An education loan is a loan taken to help pay for an education, usually at a college or trade school, but may also be used to pay for private schools or prep schools as well. These loans are available in several different types.
These are student loans, parent loans and private loans. Loans are also either guaranteed or unguaranteed. Student and parent loans are most likely to be guaranteed by the government, though many agencies work for the government in this respect. Unguaranteed or unsubsidized loans are usually from private lenders only, and usually can only be obtained if one has a good credit score or significant equity.
The student loan is usually the best choice education loan for a student whose parents cannot pay for his or her education. While the student remains in school, interest on this type of loan accrues and is paid for by the government. When the student stops attending school, the loan is usually paid off in payments. These payments can be quite large if the loan is large, so students should borrow only what they need.

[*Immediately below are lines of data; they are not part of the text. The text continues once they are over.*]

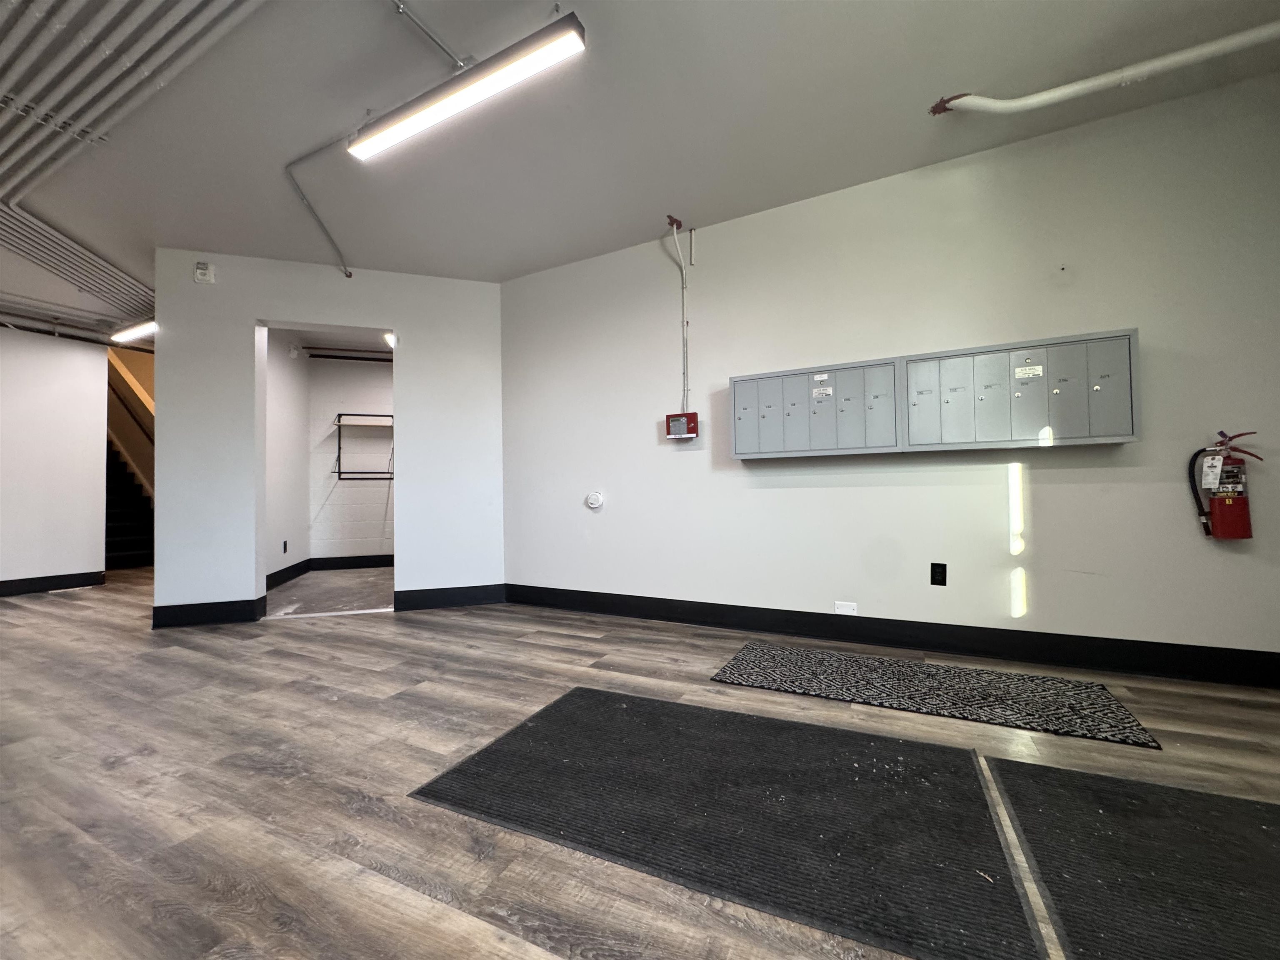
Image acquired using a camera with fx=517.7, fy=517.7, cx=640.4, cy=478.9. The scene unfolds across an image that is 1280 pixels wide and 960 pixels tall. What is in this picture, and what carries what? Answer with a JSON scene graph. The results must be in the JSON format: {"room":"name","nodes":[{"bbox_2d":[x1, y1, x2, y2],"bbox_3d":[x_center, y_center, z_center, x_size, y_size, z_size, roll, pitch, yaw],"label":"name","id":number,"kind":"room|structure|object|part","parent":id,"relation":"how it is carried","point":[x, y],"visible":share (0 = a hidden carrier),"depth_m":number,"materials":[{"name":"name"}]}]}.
{"room":"lobby","nodes":[
{"label":"lobby","id":0,"kind":"room"},
{"bbox_2d":[0,324,109,590],"bbox_3d":[-6.429,-0.240,3.805,0.142,2.629,3.682,-1,-1,26],"label":"left wall","id":1,"kind":"structure","parent":0,"point":[104,361],"depth_m":5.04,"materials":[{"name":"white paint"}]},
{"bbox_2d":[0,569,105,596],"bbox_3d":[-6.426,0.991,3.648,0.016,0.139,3.775,-1,-1,26],"label":"baseboard","id":2,"kind":"structure","parent":1,"relation":"attached to","point":[3,582],"depth_m":5.05,"materials":[{"name":"black paint"}]},
{"bbox_2d":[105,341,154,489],"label":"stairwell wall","id":3,"kind":"structure","parent":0,"point":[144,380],"depth_m":7.43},
{"bbox_2d":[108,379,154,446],"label":"handrail","id":4,"kind":"object","parent":3,"relation":"attached to","point":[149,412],"visible":0.5,"depth_m":7.52,"materials":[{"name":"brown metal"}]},
{"bbox_2d":[265,331,311,588],"bbox_3d":[-3.656,-0.263,4.981,0.133,2.633,2.486,-1,-1,-15],"label":"closet side wall","id":5,"kind":"structure","parent":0,"point":[292,399],"depth_m":5.45,"materials":[{"name":"white paint"}]},
{"bbox_2d":[281,539,288,553],"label":"wall socket","id":6,"kind":"object","parent":5,"relation":"attached to","point":[284,544],"visible":0.98,"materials":[{"name":"black"}]},
{"bbox_2d":[267,558,310,589],"bbox_3d":[-3.600,0.976,4.972,0.018,0.137,1.931,-1,-1,-9],"label":"baseboard","id":7,"kind":"structure","parent":5,"relation":"attached to","point":[287,571],"depth_m":5.35,"materials":[{"name":"black paint"}]},
{"bbox_2d":[150,248,506,630],"bbox_3d":[-2.277,-0.314,3.980,0.679,2.650,0.705,-1,-1,26],"label":"partition wall","id":8,"kind":"structure","parent":0,"point":[364,321],"depth_m":3.84,"materials":[{"name":"white paint"}]},
{"bbox_2d":[193,260,214,282],"bbox_3d":[-3.063,-1.453,3.633,0.081,0.132,0.071,-1,-1,26],"label":"alarm","id":9,"kind":"object","parent":8,"relation":"attached to","point":[202,270],"visible":0.99,"depth_m":3.61,"materials":[{"name":"white"}]},
{"bbox_2d":[151,596,264,628],"bbox_3d":[-3.053,0.945,3.656,0.186,0.135,0.191,-1,-1,26],"label":"baseboard","id":10,"kind":"structure","parent":8,"relation":"attached to","point":[242,617],"depth_m":3.63,"materials":[{"name":"black paint"}]},
{"bbox_2d":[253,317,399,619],"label":"doorway","id":11,"kind":"object","parent":8,"relation":"in","point":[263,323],"visible":0.64,"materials":[{"name":"white paint"}]},
{"bbox_2d":[392,583,506,611],"bbox_3d":[-1.494,0.929,4.094,0.796,0.140,0.016,0,-1,-18],"label":"baseboard","id":12,"kind":"structure","parent":8,"relation":"attached to","point":[414,603],"depth_m":4.08,"materials":[{"name":"black paint"}]},
{"bbox_2d":[264,566,394,616],"bbox_3d":[-2.511,1.089,5.226,2.502,0.105,2.390,-1,-1,26],"label":"closet floor","id":13,"kind":"structure","parent":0,"point":[385,593],"depth_m":4.80,"materials":[{"name":"grey"}]},
{"bbox_2d":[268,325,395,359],"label":"closet ceiling","id":14,"kind":"structure","parent":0,"point":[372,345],"depth_m":5.84,"materials":[{"name":"white paint"}]},
{"bbox_2d":[382,331,396,346],"bbox_3d":[-2.572,-1.464,5.367,0.201,0.136,0.237,-1,-1,26],"label":"ceiling light","id":15,"kind":"object","parent":14,"relation":"attached to","point":[391,337],"visible":0.43,"depth_m":5.35,"materials":[{"name":"white"}]},
{"bbox_2d":[307,355,394,562],"bbox_3d":[-3.220,-0.224,6.585,0.740,2.606,0.610,-1,-1,26],"label":"closet back wall","id":16,"kind":"structure","parent":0,"point":[374,372],"depth_m":6.30,"materials":[{"name":"white paint"}]},
{"bbox_2d":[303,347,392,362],"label":"ceiling pipe","id":17,"kind":"object","parent":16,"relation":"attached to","point":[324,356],"visible":0.63,"depth_m":6.26,"materials":[{"name":"black"}]},
{"bbox_2d":[308,553,394,570],"bbox_3d":[-3.259,1.003,6.322,0.575,0.136,0.217,-1,-1,26],"label":"baseboard","id":18,"kind":"structure","parent":16,"relation":"attached to","point":[337,566],"depth_m":6.24,"materials":[{"name":"black paint"}]},
{"bbox_2d":[333,412,394,479],"bbox_3d":[-3.134,-0.369,6.209,0.538,0.762,0.503,-1,-1,26],"label":"wall rack","id":19,"kind":"object","parent":16,"relation":"attached to","point":[340,415],"visible":0.78,"depth_m":6.06,"materials":[{"name":"metal"}]},
{"bbox_2d":[0,570,1277,959],"bbox_3d":[-2.609,1.041,2.540,12.754,0.108,7.081,-1,-1,26],"label":"floor","id":20,"kind":"structure","parent":0,"point":[560,654],"depth_m":1.66,"materials":[{"name":"brown wood"}]},
{"bbox_2d":[105,440,154,568],"bbox_3d":[-7.672,-0.336,6.968,3.220,2.924,1.114,-1,-1,26],"label":"staircase","id":21,"kind":"structure","parent":20,"relation":"on","point":[115,541],"depth_m":7.00,"materials":[{"name":"black carpet"}]},
{"bbox_2d":[409,687,1037,959],"bbox_3d":[0.225,0.922,1.614,1.522,0.011,0.878,-1,-1,26],"label":"floor mat","id":22,"kind":"object","parent":20,"relation":"on","point":[650,703],"visible":1,"depth_m":1.41,"materials":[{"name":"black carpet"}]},
{"bbox_2d":[707,640,1165,749],"bbox_3d":[1.200,0.921,2.341,1.597,0.010,0.596,-1,-1,26],"label":"patterned rug","id":23,"kind":"object","parent":20,"relation":"on","point":[730,671],"visible":0.99,"depth_m":2.23,"materials":[{"name":"carpet"}]},
{"bbox_2d":[990,754,1279,959],"bbox_3d":[1.430,0.889,0.955,1.203,0.011,0.986,-1,-1,26],"label":"floor mat","id":24,"kind":"object","parent":20,"relation":"on","point":[1188,794],"visible":1,"depth_m":1.20,"materials":[{"name":"black"}]},
{"bbox_2d":[0,0,1278,338],"bbox_3d":[-2.606,-1.732,2.293,11.782,0.124,6.394,-1,-1,26],"label":"ceiling","id":25,"kind":"structure","parent":0,"point":[67,221],"depth_m":2.42,"materials":[{"name":"paint"}]},
{"bbox_2d":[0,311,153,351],"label":"ceiling pipe","id":26,"kind":"object","parent":25,"relation":"hanging from","point":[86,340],"visible":0.7,"depth_m":5.08,"materials":[{"name":"metal"}]},
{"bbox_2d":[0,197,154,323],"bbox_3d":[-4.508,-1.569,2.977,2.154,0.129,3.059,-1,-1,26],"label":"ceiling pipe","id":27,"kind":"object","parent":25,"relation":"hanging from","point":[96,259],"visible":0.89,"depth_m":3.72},
{"bbox_2d":[1,0,261,326],"bbox_3d":[-2.912,-1.569,2.147,5.224,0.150,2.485,-1,-1,26],"label":"ceiling pipe","id":28,"kind":"object","parent":25,"relation":"hanging from","point":[70,130],"visible":0.95,"depth_m":2.18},
{"bbox_2d":[110,319,157,343],"bbox_3d":[-4.811,-1.505,5.063,1.496,0.093,0.119,-1,-1,26],"label":"fluorescent light","id":29,"kind":"object","parent":25,"relation":"hanging from","point":[133,332],"visible":0.6,"depth_m":5.13,"materials":[{"name":"white"}]},
{"bbox_2d":[283,134,353,276],"bbox_3d":[-1.732,-1.576,2.950,0.704,0.291,0.447,-1,-1,26],"label":"conduit","id":30,"kind":"object","parent":25,"relation":"attached to","point":[348,275],"visible":0.97,"depth_m":2.99,"materials":[{"name":"metal"}]},
{"bbox_2d":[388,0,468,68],"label":"conduit","id":31,"kind":"object","parent":25,"relation":"attached to","point":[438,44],"visible":0.99,"depth_m":1.96,"materials":[{"name":"metal"}]},
{"bbox_2d":[348,10,588,161],"bbox_3d":[-0.758,-1.591,2.115,1.174,0.147,0.123,-1,-1,26],"label":"fluorescent light","id":32,"kind":"object","parent":25,"relation":"hanging from","point":[398,133],"visible":0.99,"depth_m":2.02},
{"bbox_2d":[926,20,1279,115],"bbox_3d":[2.589,-1.701,1.828,2.548,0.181,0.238,-1,-1,26],"label":"white pipe","id":33,"kind":"object","parent":25,"relation":"hanging from","point":[1172,60],"visible":0.98,"depth_m":2.10,"materials":[{"name":"white metal"}]},
{"bbox_2d":[499,67,1279,679],"bbox_3d":[1.195,-0.379,3.065,5.047,2.648,0.151,-1,-1,26],"label":"right wall","id":34,"kind":"structure","parent":0,"point":[772,496],"depth_m":2.76,"materials":[{"name":"paint"}]},
{"bbox_2d":[585,490,605,509],"bbox_3d":[-0.340,0.151,3.792,0.140,0.125,0.043,-1,-1,26],"label":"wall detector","id":35,"kind":"object","parent":34,"relation":"attached to","point":[597,501],"visible":0.98,"depth_m":3.78,"materials":[{"name":"white"}]},
{"bbox_2d":[667,216,690,414],"bbox_3d":[0.278,-1.050,3.423,0.154,1.291,0.050,-1,-1,26],"label":"conduit","id":36,"kind":"object","parent":34,"relation":"attached to","point":[674,227],"visible":0.94,"depth_m":3.45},
{"bbox_2d":[665,411,698,439],"bbox_3d":[0.278,-0.358,3.481,0.210,0.175,0.095,-1,-1,26],"label":"alarm","id":37,"kind":"object","parent":34,"relation":"attached to","point":[685,418],"visible":0.98,"depth_m":3.45,"materials":[{"name":"red metal"}]},
{"bbox_2d":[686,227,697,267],"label":"short pipe","id":38,"kind":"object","parent":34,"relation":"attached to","point":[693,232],"visible":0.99,"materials":[{"name":"grey metal"}]},
{"bbox_2d":[729,355,904,459],"bbox_3d":[0.987,-0.392,3.023,0.968,0.503,0.129,-1,-1,26],"label":"mailbox unit","id":39,"kind":"object","parent":34,"relation":"attached to","point":[830,447],"visible":0.98,"depth_m":2.97,"materials":[{"name":"grey metal"}]},
{"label":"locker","id":40,"kind":"part","parent":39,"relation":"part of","materials":[{"name":"grey metal"}]},
{"bbox_2d":[833,600,857,614],"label":"blank wall plate","id":41,"kind":"object","parent":34,"relation":"attached to","point":[843,603],"visible":0.98,"depth_m":3.01,"materials":[{"name":"white plastic"}]},
{"bbox_2d":[507,584,1279,689],"bbox_3d":[1.177,0.864,2.994,4.674,0.137,0.016,-1,-1,26],"label":"baseboard","id":42,"kind":"structure","parent":34,"relation":"attached to","point":[714,622],"depth_m":2.75,"materials":[{"name":"black paint"}]},
{"bbox_2d":[930,562,947,586],"bbox_3d":[1.608,0.513,2.794,0.072,0.119,0.009,-1,-1,26],"label":"wall outlet","id":43,"kind":"object","parent":34,"relation":"attached to","point":[942,573],"visible":0.98,"depth_m":2.79,"materials":[{"name":"black plastic"}]},
{"bbox_2d":[901,328,1140,451],"bbox_3d":[1.833,-0.410,2.561,0.972,0.524,0.131,-1,-1,26],"label":"mailbox unit","id":44,"kind":"object","parent":34,"relation":"attached to","point":[1018,393],"visible":0.98,"depth_m":2.50,"materials":[{"name":"grey metal"}]},
{"bbox_2d":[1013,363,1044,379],"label":"label sticker","id":45,"kind":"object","parent":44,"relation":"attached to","point":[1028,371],"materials":[{"name":"white paper"}]},
{"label":"door","id":46,"kind":"part","parent":44,"relation":"part of","materials":[{"name":"grey metal"}]},
{"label":"locker door","id":47,"kind":"part","parent":44,"relation":"part of","materials":[{"name":"metal"}]},
{"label":"locker door","id":48,"kind":"part","parent":44,"relation":"part of","materials":[{"name":"grey metal"}]},
{"bbox_2d":[1186,430,1265,540],"bbox_3d":[2.578,0.039,2.284,0.258,0.499,0.138,-1,-1,26],"label":"fire extinguisher","id":49,"kind":"object","parent":34,"relation":"attached to","point":[1238,506],"visible":0.99,"depth_m":2.25,"materials":[{"name":"red metal"}]},
{"bbox_2d":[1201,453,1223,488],"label":"inspection tag","id":50,"kind":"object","parent":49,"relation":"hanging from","point":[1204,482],"visible":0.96,"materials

A parent education loan is a good choice for parents who don’t want their children to end their college career in debt. These can also be guaranteed, meaning that parents don’t necessarily have to have great credit scores to get a loan. Unlike the student loan, parents usually begin payments right away. Interest rates tend to be relatively low, but a longer repayment schedule means paying quite a bit of interest.
The private education loan almost always requires good credit. Many people use the equity in their house to take out such a loan. Unlike the parent and student education loan, the private loan is not usually need based. Often when students apply for financial aid, they are told they, or their parents, make too much money to qualify. In these cases, those who do not have the money upfront to pay school costs may use equity to obtain loans.
The federal government does not guarantee the private education loan, and payments usually begin on the loan right away. These loans usually have the highest interest rates, as well. If they are taken as part of refinancing a home, they may be more economical. Some adults who work and re-enter school also find themselves needing to take out a private education loan, since they cannot qualify for any other type of loan. Most have to remain working, at least part time, in order to make payments.
Because students frequently leave college heavily burdened with debt, it is important to consider how much of a loan one really needs. The less debt contracted, the better. Before applying for an education loan, evaluate the other types of aid that may be available. There are numerous scholarships that go unclaimed each year because no one applies for them. Research into scholarships that are not need-based can often help defer some college expenses, lessening the amount one needs to borrow.